### Aim of the exercise
Start to finish, copy the data exactly.

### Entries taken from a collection
--- START ---

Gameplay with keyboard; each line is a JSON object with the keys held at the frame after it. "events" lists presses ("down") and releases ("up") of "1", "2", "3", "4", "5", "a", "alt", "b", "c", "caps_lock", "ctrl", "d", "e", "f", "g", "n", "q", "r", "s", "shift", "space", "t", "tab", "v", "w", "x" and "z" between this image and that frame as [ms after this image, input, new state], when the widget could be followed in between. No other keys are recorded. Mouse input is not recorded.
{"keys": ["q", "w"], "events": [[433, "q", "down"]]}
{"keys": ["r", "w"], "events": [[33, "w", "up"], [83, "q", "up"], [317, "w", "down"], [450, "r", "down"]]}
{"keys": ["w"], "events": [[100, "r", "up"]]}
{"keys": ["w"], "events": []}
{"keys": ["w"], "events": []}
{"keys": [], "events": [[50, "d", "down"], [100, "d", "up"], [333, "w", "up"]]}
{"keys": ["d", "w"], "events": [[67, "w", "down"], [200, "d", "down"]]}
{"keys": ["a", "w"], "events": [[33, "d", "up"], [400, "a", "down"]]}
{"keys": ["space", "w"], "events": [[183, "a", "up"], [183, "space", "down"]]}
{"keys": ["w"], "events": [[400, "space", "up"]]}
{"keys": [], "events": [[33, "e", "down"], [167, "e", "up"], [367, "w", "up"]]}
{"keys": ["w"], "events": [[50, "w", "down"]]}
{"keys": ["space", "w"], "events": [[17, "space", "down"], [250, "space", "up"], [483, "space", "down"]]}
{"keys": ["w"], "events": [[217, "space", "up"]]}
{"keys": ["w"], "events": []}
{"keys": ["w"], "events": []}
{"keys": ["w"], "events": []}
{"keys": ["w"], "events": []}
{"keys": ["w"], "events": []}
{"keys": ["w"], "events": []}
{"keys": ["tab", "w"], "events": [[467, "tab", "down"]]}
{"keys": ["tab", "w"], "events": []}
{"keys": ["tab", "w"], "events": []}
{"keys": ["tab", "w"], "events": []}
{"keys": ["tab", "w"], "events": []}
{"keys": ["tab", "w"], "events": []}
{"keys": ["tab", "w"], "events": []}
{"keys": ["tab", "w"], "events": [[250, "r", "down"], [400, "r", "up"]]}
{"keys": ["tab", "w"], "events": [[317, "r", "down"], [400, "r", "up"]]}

--- END ---

### Result
Gameplay with keyboard; each line is a JSON object with the keys held at the frame after it. "events" lists presses ("down") and releases ("up") of "1", "2", "3", "4", "5", "a", "alt", "b", "c", "caps_lock", "ctrl", "d", "e", "f", "g", "n", "q", "r", "s", "shift", "space", "t", "tab", "v", "w", "x" and "z" between this image and that frame as [ms after this image, input, new state], when the widget could be followed in between. No other keys are recorded. Mouse input is not recorded.
{"keys": ["q", "w"], "events": [[433, "q", "down"]]}
{"keys": ["r", "w"], "events": [[33, "w", "up"], [83, "q", "up"], [317, "w", "down"], [450, "r", "down"]]}
{"keys": ["w"], "events": [[100, "r", "up"]]}
{"keys": ["w"], "events": []}
{"keys": ["w"], "events": []}
{"keys": [], "events": [[50, "d", "down"], [100, "d", "up"], [333, "w", "up"]]}
{"keys": ["d", "w"], "events": [[67, "w", "down"], [200, "d", "down"]]}
{"keys": ["a", "w"], "events": [[33, "d", "up"], [400, "a", "down"]]}
{"keys": ["space", "w"], "events": [[183, "a", "up"], [183, "space", "down"]]}
{"keys": ["w"], "events": [[400, "space", "up"]]}
{"keys": [], "events": [[33, "e", "down"], [167, "e", "up"], [367, "w", "up"]]}
{"keys": ["w"], "events": [[50, "w", "down"]]}
{"keys": ["space", "w"], "events": [[17, "space", "down"], [250, "space", "up"], [483, "space", "down"]]}
{"keys": ["w"], "events": [[217, "space", "up"]]}
{"keys": ["w"], "events": []}
{"keys": ["w"], "events": []}
{"keys": ["w"], "events": []}
{"keys": ["w"], "events": []}
{"keys": ["w"], "events": []}
{"keys": ["w"], "events": []}
{"keys": ["tab", "w"], "events": [[467, "tab", "down"]]}
{"keys": ["tab", "w"], "events": []}
{"keys": ["tab", "w"], "events": []}
{"keys": ["tab", "w"], "events": []}
{"keys": ["tab", "w"], "events": []}
{"keys": ["tab", "w"], "events": []}
{"keys": ["tab", "w"], "events": []}
{"keys": ["tab", "w"], "events": [[250, "r", "down"], [400, "r", "up"]]}
{"keys": ["tab", "w"], "events": [[317, "r", "down"], [400, "r", "up"]]}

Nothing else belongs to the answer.